One solution is annotating. I have lots of reports so annotating all of them takes ~6 seconds, so I thought maybe it's better to annotate after paginating:
filter_search = ReportFilter(request.GET, queryset=Report.objects.filter(
created_at__gt=start_date,
created_at__lte=end_date,
is_confirmed__exact=True,
).annotate(sub_count=Count("reportsubscriber")).order_by('-sub_count'))
paginator = Paginator(filter_search, 20)
result = paginator.page(1).object_list.annotate(
sub_count=Count("reportsubscriber"))
It worked, but it took the same time and when I checked queries, it actually still went through all rows in report_subscriber table. So I tried using .extra()

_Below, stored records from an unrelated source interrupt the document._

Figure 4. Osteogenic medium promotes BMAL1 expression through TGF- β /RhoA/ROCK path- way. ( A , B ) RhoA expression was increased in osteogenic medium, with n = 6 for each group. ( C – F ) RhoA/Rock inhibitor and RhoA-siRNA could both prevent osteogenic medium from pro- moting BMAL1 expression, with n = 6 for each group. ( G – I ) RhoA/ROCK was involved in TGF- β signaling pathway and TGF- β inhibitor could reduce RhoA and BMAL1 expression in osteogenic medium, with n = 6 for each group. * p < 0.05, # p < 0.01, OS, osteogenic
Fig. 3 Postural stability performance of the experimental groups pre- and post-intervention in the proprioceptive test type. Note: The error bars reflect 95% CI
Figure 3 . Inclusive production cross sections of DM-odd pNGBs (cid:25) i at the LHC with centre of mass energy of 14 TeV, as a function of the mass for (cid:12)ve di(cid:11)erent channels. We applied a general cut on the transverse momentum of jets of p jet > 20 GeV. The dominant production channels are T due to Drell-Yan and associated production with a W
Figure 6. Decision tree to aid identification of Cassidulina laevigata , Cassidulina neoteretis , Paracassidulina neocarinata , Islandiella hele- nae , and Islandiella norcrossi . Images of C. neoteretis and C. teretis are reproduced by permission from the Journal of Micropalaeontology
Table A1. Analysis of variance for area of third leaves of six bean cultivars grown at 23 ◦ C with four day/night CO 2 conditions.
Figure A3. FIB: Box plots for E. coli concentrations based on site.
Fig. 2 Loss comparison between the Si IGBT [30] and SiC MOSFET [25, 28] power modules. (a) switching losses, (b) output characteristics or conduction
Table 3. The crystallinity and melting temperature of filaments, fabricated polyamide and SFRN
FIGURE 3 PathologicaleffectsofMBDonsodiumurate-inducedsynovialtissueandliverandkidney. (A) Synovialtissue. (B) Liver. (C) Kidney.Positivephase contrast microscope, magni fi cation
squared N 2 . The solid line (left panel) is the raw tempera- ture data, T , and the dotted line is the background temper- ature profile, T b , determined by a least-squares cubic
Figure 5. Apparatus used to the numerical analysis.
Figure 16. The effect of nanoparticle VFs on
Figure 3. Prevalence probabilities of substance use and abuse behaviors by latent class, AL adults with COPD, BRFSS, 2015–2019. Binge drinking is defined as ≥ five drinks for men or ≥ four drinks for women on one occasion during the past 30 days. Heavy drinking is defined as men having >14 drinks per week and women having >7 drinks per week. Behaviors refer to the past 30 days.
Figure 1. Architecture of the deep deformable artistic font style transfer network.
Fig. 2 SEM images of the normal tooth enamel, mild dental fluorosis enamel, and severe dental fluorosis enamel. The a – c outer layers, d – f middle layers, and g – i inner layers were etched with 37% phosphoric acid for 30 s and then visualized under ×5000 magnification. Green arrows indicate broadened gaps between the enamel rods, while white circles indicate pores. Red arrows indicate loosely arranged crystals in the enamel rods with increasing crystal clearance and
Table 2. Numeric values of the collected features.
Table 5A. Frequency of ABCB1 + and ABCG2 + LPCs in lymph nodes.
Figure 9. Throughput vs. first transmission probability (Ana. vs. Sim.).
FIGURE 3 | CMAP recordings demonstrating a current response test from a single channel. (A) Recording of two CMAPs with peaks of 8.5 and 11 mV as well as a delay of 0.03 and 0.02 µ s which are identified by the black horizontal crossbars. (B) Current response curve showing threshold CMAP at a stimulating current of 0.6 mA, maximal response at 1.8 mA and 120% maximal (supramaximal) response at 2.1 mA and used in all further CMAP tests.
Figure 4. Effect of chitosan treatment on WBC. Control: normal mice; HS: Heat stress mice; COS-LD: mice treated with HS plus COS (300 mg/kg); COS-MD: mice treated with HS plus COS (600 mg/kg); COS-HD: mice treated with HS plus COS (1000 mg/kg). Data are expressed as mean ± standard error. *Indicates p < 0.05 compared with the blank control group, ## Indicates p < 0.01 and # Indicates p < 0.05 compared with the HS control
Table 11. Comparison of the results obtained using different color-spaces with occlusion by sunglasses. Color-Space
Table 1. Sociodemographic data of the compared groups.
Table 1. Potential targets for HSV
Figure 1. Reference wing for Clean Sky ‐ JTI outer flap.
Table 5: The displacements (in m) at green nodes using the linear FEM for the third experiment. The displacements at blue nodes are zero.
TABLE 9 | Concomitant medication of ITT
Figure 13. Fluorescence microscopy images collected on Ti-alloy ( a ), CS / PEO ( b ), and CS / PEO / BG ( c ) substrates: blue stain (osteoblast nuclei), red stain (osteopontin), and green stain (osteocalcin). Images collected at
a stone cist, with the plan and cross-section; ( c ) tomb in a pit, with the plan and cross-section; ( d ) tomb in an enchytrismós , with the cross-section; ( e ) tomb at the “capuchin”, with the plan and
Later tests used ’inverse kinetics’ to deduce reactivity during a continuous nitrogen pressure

filter_search = ReportFilter(request.GET, queryset=Report.objects.filter(
created_at__gt=start_date,
created_at__lte=end_date,
is_confirmed__exact=True,
))
paginator = Paginator(filter_search, 20)
paged_reports = paginator.page(1)
result = filter_search.qs.extra(
select={
'sub_count': 'SELECT COUNT(*) FROM reports LEFT OUTER JOIN report_subscribers \
ON (reports.id = report_subscribers.id) \
WHERE reports.id = report_subscribers.id \
AND report_subscribers.report_id IN %s \
' % "(%s)" % ",".join([str(r.id) for r in paged_reports.object_list])
},
order_by=['sub_count']
)
But this still didn't worked. I got one static number of subscribers for all reports. What am I missing, and maybe there are better ways to accomplish this? Thanks
I can't give you a definitive answer, I believe your problem is that even when paginated, your entire query must be executed so that the paginator knows how many pages there are. I should think you'll be better off getting rid of the annotation before pagination:
filter_search = ReportFilter(request.GET, queryset=Report.objects.filter(
created_at__gt=start_date,
created_at__lte=end_date,
is_confirmed__exact=True,
).order_by('-sub_count'))
paginator = Paginator(filter_search, 20)
result = paginator.page(1).object_list.annotate(
sub_count=Count("reportsubscriber"))
I trust from your example that object_list
is a queryset that you can annotate
, but if it's just a list
of objects, you can annotate each page of results with something like:
pageIds = [report.id for report in paginator.page(1).object_list]
result = Report.objects.filter(id__in=pageIds).annotate(
sub_count=Count("reportsubscriber"))
But this is all shooting in the dark. Nothing you're doing looks too crazy, so unless your dataset is huge, I can only imagine that your problem is a poorly indexed query. You really will want to profile the actual query that's being generated. You can get the SQL by executing from your project Django shell for a given start_date
and end_data
:
Report.objects.filter(
created_at__gt=start_date,
created_at__lte=end_date,
is_confirmed__exact=True,
).order_by('-sub_count').query
And then run the same query from the PSQL command line on your database using EXPLAIN. You'll have to do a bit of reading to figure out how to interpret the results.